Something that’s also important to consider is to button down discounts that may be going on in your sales team.

Is it Underpricing or Just Bad Billing Practices?

Your services are priced reasonably, but you’re not reliably capturing and collecting what you’re entitled to bill.

In other words, you aren’t undercharging on paper, but you are in practice.

This shows up when:

  • Endpoint or user counts drift but invoices don’t update
  • Licenses are provisioned before billing is finalized
  • Usage-based services lag weeks behind delivery
  • Invoices go out late or inconsistently
  • Payments arrive unpredictably or not at all

From the client’s perspective, nothing is wrong, but this operational disconnect can signal underpricing to you because your cash feels tight.

This is where underpricing becomes operational, not theoretical. And it’s exactly why MSPs with “competitive pricing” still struggle with cash predictability as they scale.

MSPs can sometimes think they need to raise prices when the real issue is that billing, payments, and reconciliation aren’t tightly connected. When pricing, billing, and cash flow live in different systems (or different timelines) it creates the illusion of underpricing even when rates are sound.
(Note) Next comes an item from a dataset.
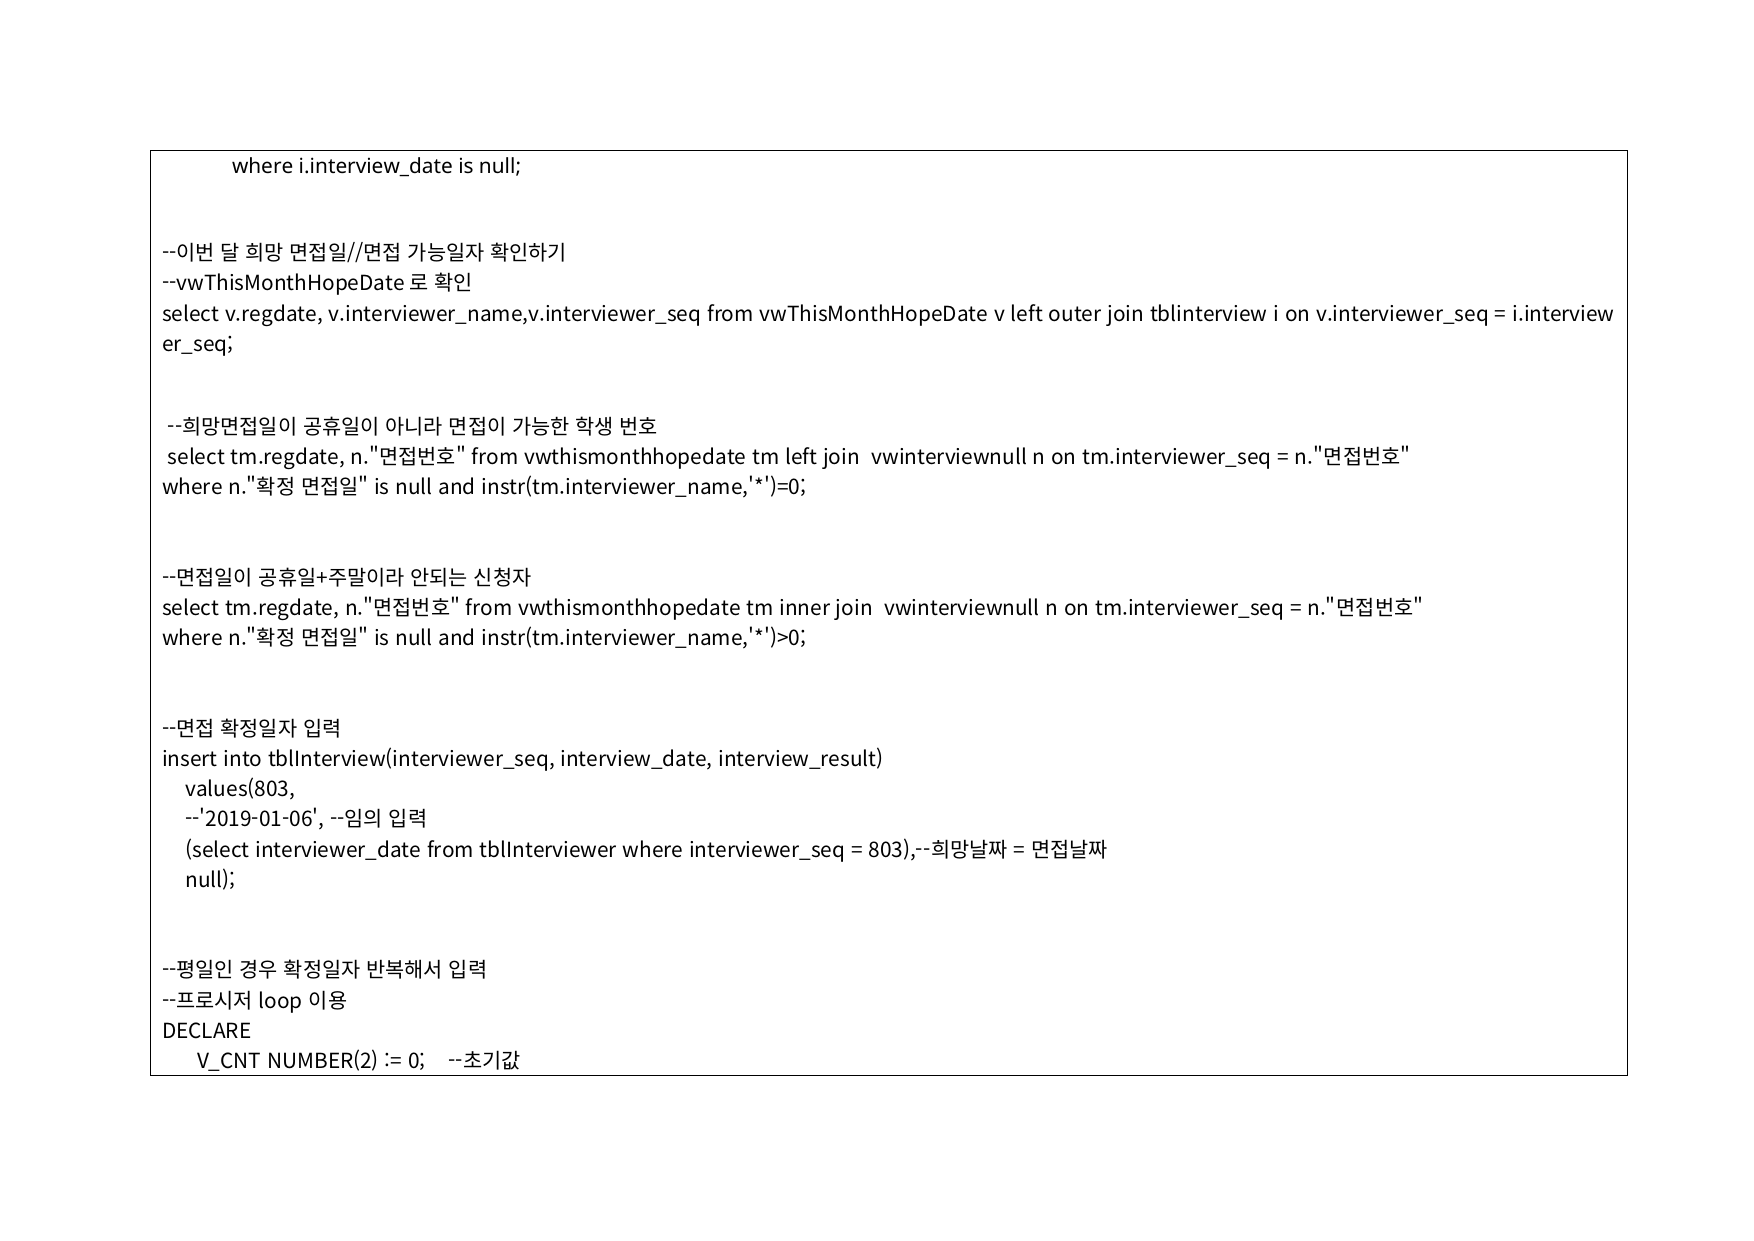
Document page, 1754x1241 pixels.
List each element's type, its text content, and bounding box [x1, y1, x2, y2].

table_cell --면접 일자 없는 것만 뽑아오기 select ir.interviewer_seq as "면접번호", ir.interviewer_name as "이름", ir.interviewer_tel as "전화번호", ir.oc_seq as "희망과정번호", ir.interviewer_date as "희망 면접일", i.interview_date as "확정 면접일" from from tblInterviewer ir left join tblInterview i on ir.interviewer_seq = i.interviewer_seq where i.interview_date is null; --이번 달 희망 면접일//면접 가능일자 확인하기 --vwThisMonthHopeDate로 확인 select v.regdate, v.interviewer_name,v.interviewer_seq from vwThisMonthHopeDate v left outer join tblinterview i on v.interviewer_seq = i.interviewer_seq; --희망면접일이 공휴일이 아니라 면접이 가능한 학생 번호 select tm.regdate, n."면접번호" from vwthismonthhopedate tm left join vwinterviewnull n on tm.interviewer_seq = n."면접번호" where n."확정 면접일" is null and instr(tm.interviewer_name,'*')=0; --면접일이 공휴일+주말이라 안되는 신청자 select tm.regdate, n."면접번호" from vwthismonthhopedate tm inner join vwinterviewnull n on tm.interviewer_seq = n."면접번호" where n."확정 면접일" is null and instr(tm.interviewer_name,'*')>0; --면접 확정일자 입력 insert into tblInterview(interviewer_seq, interview_date, interview_result) values(803, --'2019-01-06', --임의 입력 (select interviewer_date from tblInterviewer where interviewer_seq = 803),--희망날짜 = 면접날짜 null); --평일인 경우 확정일자 반복해서 입력 --프로시저 loop 이용 DECLARE V_CNT NUMBER(2) := 0; --초기값 vcount number :=0; BEGIN select count(*) into vcount from vwthismonthhopedate tm inner join vwinterviewnull n on tm.interviewer_seq = n."면접번호" where n."확정 면접일" is null and instr(tm.interviewer_name,'*')=0; LOOP EXIT WHEN V_CNT = vcount; V_CNT := V_CNT + 1; insert into tblinterview(interviewer_seq, interview_date, interview_result) values((select tm.interviewer_seq from vwthismonthhopedate tm inner join vwinterviewnull n on tm.interviewer_seq = n."면접번호" where n."확정 면접일" is null and instr(tm.interviewer_name,'*')=0 and rownum =1), (select tm.regdate from vwthismonthhopedate tm inner join vwinterviewnull n on tm.interviewer_seq = n."면접번호" where n."확정 면접일" is null and instr(tm.interviewer_name,'*')=0 and rownum =1), null); END LOOP; END; –vwinterviewnull --면접일자 없는 사람 create or replace view vwInterviewNull as select ir.interviewer_seq as "면접번호", ir.interviewer_name as "이름", ir.interviewer_tel as "전화번호", ir.oc_seq as "희망과정번호", ir.interviewer_date as "희망 면접일", i.interview_date as "확정 면접일" from tblInterviewer ir left join tblInterview i on ir.interviewer_seq = i.interviewer_seq where i.interview_date is null; commit; [151, 151, 1627, 1074]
If you need a system that automatically keeps billing aligned with reality, that’s exactly what FlexPoint was built to solve. Instead of wondering whether you’re undercharging, you can confidently bill what you’ve earned and keep cash predictable as you grow.

FAQs 

How do I know if my MSP is undercharging?

Check gross margin per client and compare it to benchmarks; if margins are low and you’re writing off work, you’re undercharging.

How often should I raise prices?

Review annually; consider partial increases every 6–12 months for tool pass-throughs or vendor hikes.

Can I backbill for missed charges?

Sometimes — handle sensitively with clear documentation and a willingness to negotiate; always fix the process afterward.

Is per-user better than per-device?

It depends on where the work comes from, choose the model that aligns with your cost drivers.

How do I handle client pushback?

Lead with value, give options, and use a disciplined, documented approach rather than ad-hoc concessions.